You’ve probably never thought about dehydrating…try it, look up the details on TheKitchn.com
• How To Dry Fruit Without a Dehydrator: When she found herself with a surplus of sour cherries, Emma dried them slowly in her oven and made a big batch of chewy fruit to snack on and bake with for several months.
• How To Make Oven-Dried Apple Chips: Thinly-sliced apple slices take two hours or less to transform into crisp, sweet chips free of the additives you often find in store-bought chips.
• Dried Citrus Slices: An Easy Way to Flavor Water and Tea: Thinly-sliced rounds of oranges, lemons or other citrus can be dried in a low oven and used to flavor water, tea or other beverages. And they’re pretty too!
• Preserving the Season: Make Oven-Roasted Tomatoes: Slow roasting tomatoes in a low-temperature oven for a few hours gives you flavorful tomatoes you can freeze and use throughout the year.
• Snack Recipe: Persimmon Fruit Leather: Dana makes this special autumn snack in her toaster oven, but you could make it in a full-size oven as well.
You should always spend money on these 8 items…without feeling guilty
1. Fresh Produce
During the summer, filling my kitchen with fresh fruits and vegetables is effortless it gets more expensive now, but it’s money well spent. Fresh fruit and vegetables will help you stay healthy and getting sick can be pretty expensive.

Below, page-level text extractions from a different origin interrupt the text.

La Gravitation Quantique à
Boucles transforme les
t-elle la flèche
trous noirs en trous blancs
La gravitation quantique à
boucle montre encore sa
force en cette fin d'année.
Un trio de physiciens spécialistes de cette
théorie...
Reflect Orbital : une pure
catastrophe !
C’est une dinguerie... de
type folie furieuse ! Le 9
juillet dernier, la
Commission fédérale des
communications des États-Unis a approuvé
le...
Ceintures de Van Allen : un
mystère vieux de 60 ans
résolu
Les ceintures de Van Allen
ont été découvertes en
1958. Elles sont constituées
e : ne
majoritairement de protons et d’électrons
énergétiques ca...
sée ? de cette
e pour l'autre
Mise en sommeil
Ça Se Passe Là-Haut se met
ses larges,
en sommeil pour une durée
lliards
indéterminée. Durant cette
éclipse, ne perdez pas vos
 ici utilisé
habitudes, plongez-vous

One method to maintain diversity without spending too much at once is to buy two different fruits and two different veggies, and eat them until they’re gone.

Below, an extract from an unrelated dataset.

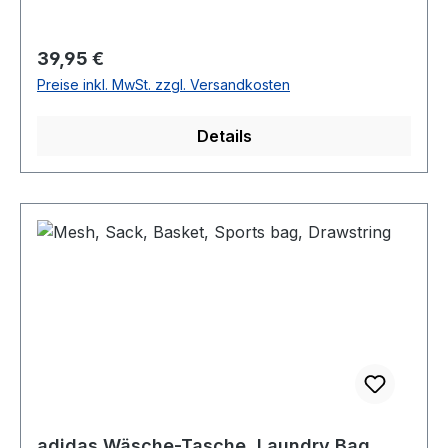
Regulärer Preis:
39,95 €
Preise inkl. MwSt. zzgl. Versandkosten
Details
adidas Wäsche-Tasche, Laundry Bag,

2. Hormone- and Antibiotic-Free Meats
Spend a little more and don’t buy meat fed antibiotics and hormone. While local and grass-fed are always best, if that’s not an option, try to make a priority to buy organic meats.
3. Hearty Breads
Most “wheat” breads are barely better than white breads in terms of nutritional value. Scan the label and look for at minimum 3 grams of dietary fiber per slice. Even better buy heartier, grain-rich artisan breads from the bakery section of the grocery store. For just a little bit more your sandwiches, sides, and snacks feel just a little fancier and are so much better for you.
4. Quality Dressings
If you’re not going to make your own salad dressings, it’s worth it to invest in higher quality salad dressings. Cheap salad dressings are filled with ingredients that you’re better off avoiding, including partially hydrogenated oils, older oils that may be rancid, high fructose corn syrup, too much sugar, too much salt, and MSG, to name a few. Again, check the nutrition label: buy the options that have the fewest unrecognizable ingredients. Try making your own it’s so easy.

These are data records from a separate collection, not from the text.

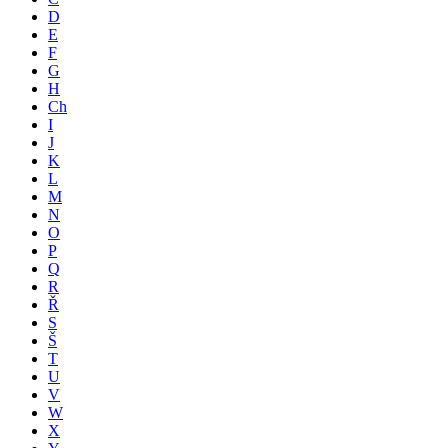
D
E
F
G
H
Ch
I
J
K
L
M
N
O
P
Q
R
Ř
S
Š
T
U
V
W
X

Good yogurt is worth investing it, particularly if you like Greek yogurt. More expensive yogurts are usually made with fewer and better ingredients and feature less sugar than cheaper brands.
Cheap chocolate is sad and often full of additives. Splurging on quality dark chocolates is a treat and replaces cheaper desserts, such as packaged baked goods and other empty carbs.
7. Coconut Oil
Coconut oil is a little expensive, but it’s one of the healthier fats. You can use it for sautéing anything, spreading it on your toast instead of butter, dropping a spoonful into your breakfast smoothie to keep you full for longer, and more.
8. Raw Honey
Honey is an antimicrobial and antibacterial food, use it as one of your best sweetener options. Be careful, most honey in stores has been pasteurized, which eliminates most of honey’s virtues and renders it little more than syrupy sugar. Raw honey, while a bit pricier, comes with good benefits and is a great natural sweetener in recipes and drinks.